# Listed records:

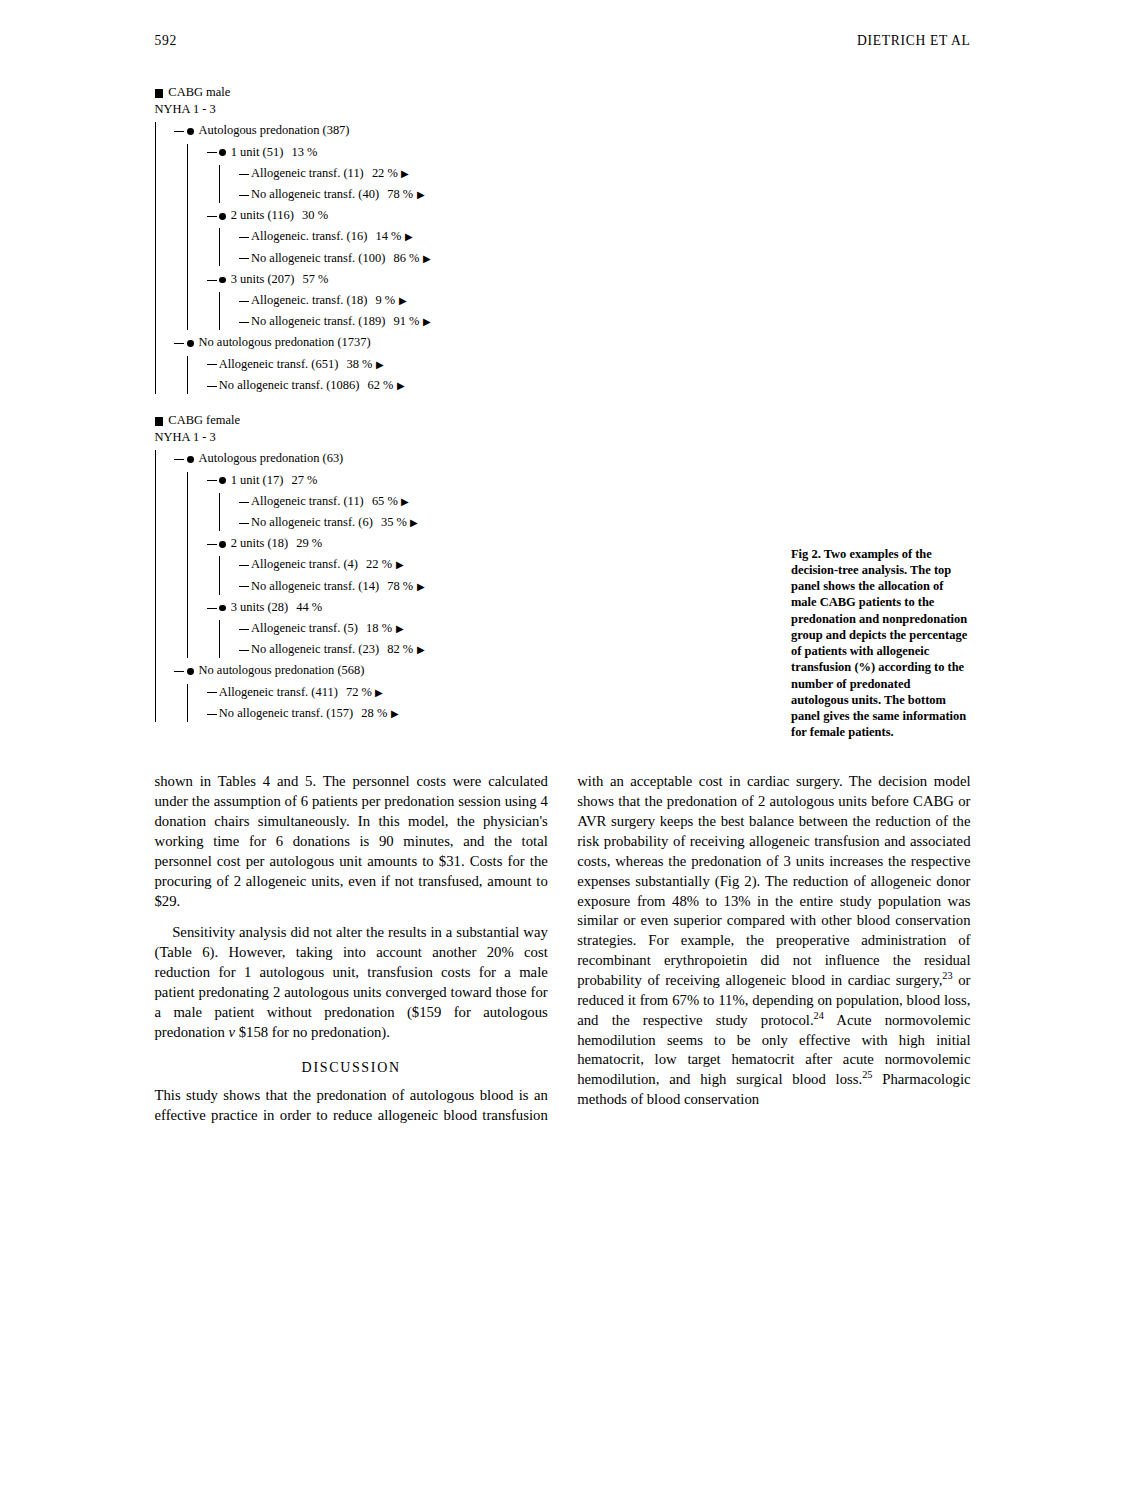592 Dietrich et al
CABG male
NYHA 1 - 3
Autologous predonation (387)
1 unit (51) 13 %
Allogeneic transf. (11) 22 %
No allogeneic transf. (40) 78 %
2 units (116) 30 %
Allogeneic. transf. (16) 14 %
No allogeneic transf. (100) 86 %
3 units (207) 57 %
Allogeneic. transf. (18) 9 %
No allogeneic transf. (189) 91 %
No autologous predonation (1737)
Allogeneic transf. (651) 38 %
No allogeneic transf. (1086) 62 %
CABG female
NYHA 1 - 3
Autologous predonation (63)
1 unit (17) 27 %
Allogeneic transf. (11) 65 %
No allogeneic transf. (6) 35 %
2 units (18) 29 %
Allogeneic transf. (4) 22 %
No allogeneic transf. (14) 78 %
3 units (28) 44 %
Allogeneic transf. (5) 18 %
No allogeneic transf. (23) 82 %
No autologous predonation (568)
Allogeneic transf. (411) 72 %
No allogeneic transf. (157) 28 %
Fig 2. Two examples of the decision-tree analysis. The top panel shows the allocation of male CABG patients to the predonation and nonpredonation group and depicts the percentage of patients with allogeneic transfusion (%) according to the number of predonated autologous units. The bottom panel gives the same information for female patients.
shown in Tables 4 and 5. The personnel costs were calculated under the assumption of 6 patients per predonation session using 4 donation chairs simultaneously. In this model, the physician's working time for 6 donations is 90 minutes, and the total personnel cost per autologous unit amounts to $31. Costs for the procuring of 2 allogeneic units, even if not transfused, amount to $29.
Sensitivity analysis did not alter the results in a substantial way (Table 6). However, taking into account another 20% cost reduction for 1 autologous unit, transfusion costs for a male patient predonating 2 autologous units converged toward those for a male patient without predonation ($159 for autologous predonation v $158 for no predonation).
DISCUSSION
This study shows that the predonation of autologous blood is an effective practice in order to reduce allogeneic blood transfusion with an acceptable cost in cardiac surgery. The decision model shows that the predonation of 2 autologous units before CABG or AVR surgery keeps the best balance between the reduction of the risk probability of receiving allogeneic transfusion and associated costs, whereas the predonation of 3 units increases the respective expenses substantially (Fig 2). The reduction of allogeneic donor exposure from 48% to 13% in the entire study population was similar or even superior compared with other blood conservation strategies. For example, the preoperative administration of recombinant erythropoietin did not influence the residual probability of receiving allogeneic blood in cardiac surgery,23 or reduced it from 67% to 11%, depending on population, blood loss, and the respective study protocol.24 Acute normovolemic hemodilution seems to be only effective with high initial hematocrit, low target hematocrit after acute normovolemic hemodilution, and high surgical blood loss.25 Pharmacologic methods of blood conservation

# To do:
Your copy should match the entries exactly, minus the pictures.

# Exercise answer:
592 Dietrich et al
CABG male
NYHA 1 - 3
Autologous predonation (387)
1 unit (51) 13 %
Allogeneic transf. (11) 22 %
No allogeneic transf. (40) 78 %
2 units (116) 30 %
Allogeneic. transf. (16) 14 %
No allogeneic transf. (100) 86 %
3 units (207) 57 %
Allogeneic. transf. (18) 9 %
No allogeneic transf. (189) 91 %
No autologous predonation (1737)
Allogeneic transf. (651) 38 %
No allogeneic transf. (1086) 62 %
CABG female
NYHA 1 - 3
Autologous predonation (63)
1 unit (17) 27 %
Allogeneic transf. (11) 65 %
No allogeneic transf. (6) 35 %
2 units (18) 29 %
Allogeneic transf. (4) 22 %
No allogeneic transf. (14) 78 %
3 units (28) 44 %
Allogeneic transf. (5) 18 %
No allogeneic transf. (23) 82 %
No autologous predonation (568)
Allogeneic transf. (411) 72 %
No allogeneic transf. (157) 28 %
Fig 2. Two examples of the decision-tree analysis. The top panel shows the allocation of male CABG patients to the predonation and nonpredonation group and depicts the percentage of patients with allogeneic transfusion (%) according to the number of predonated autologous units. The bottom panel gives the same information for female patients.
shown in Tables 4 and 5. The personnel costs were calculated under the assumption of 6 patients per predonation session using 4 donation chairs simultaneously. In this model, the physician's working time for 6 donations is 90 minutes, and the total personnel cost per autologous unit amounts to $31. Costs for the procuring of 2 allogeneic units, even if not transfused, amount to $29.
Sensitivity analysis did not alter the results in a substantial way (Table 6). However, taking into account another 20% cost reduction for 1 autologous unit, transfusion costs for a male patient predonating 2 autologous units converged toward those for a male patient without predonation ($159 for autologous predonation v $158 for no predonation).
DISCUSSION
This study shows that the predonation of autologous blood is an effective practice in order to reduce allogeneic blood transfusion with an acceptable cost in cardiac surgery. The decision model shows that the predonation of 2 autologous units before CABG or AVR surgery keeps the best balance between the reduction of the risk probability of receiving allogeneic transfusion and associated costs, whereas the predonation of 3 units increases the respective expenses substantially (Fig 2). The reduction of allogeneic donor exposure from 48% to 13% in the entire study population was similar or even superior compared with other blood conservation strategies. For example, the preoperative administration of recombinant erythropoietin did not influence the residual probability of receiving allogeneic blood in cardiac surgery,23 or reduced it from 67% to 11%, depending on population, blood loss, and the respective study protocol.24 Acute normovolemic hemodilution seems to be only effective with high initial hematocrit, low target hematocrit after acute normovolemic hemodilution, and high surgical blood loss.25 Pharmacologic methods of blood conservation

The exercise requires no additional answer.